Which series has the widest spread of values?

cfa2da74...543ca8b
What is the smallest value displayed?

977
+---+
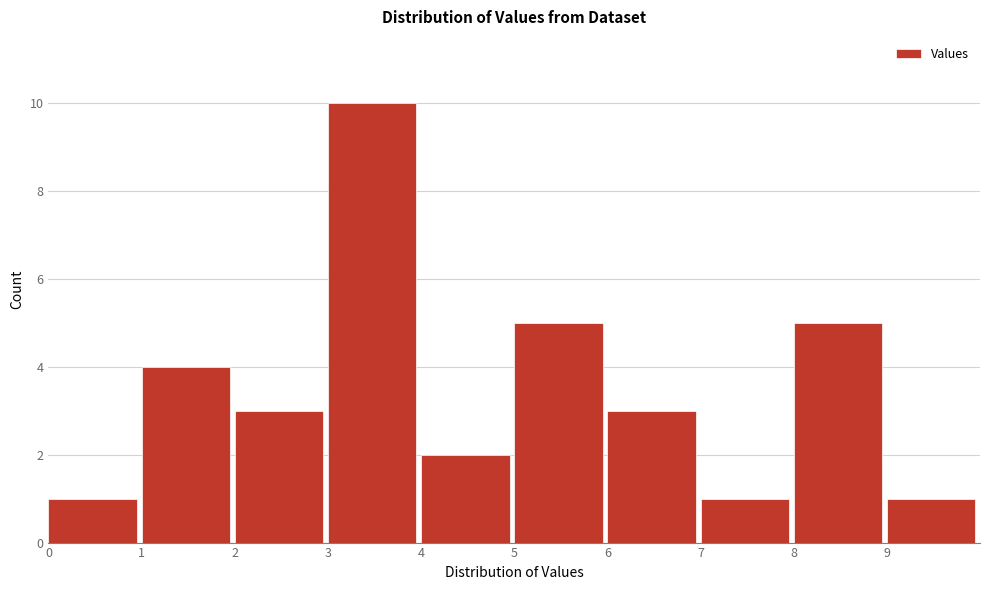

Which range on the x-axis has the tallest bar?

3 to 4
+---+
## Instructions to follow
Reproduce the material word for word, beginning at the line that contains "cfa2da74...543ca8b" and stopping after the line that contains "What is the smallest value displayed?".

## Exercise answer
cfa2da74...543ca8b
What is the smallest value displayed?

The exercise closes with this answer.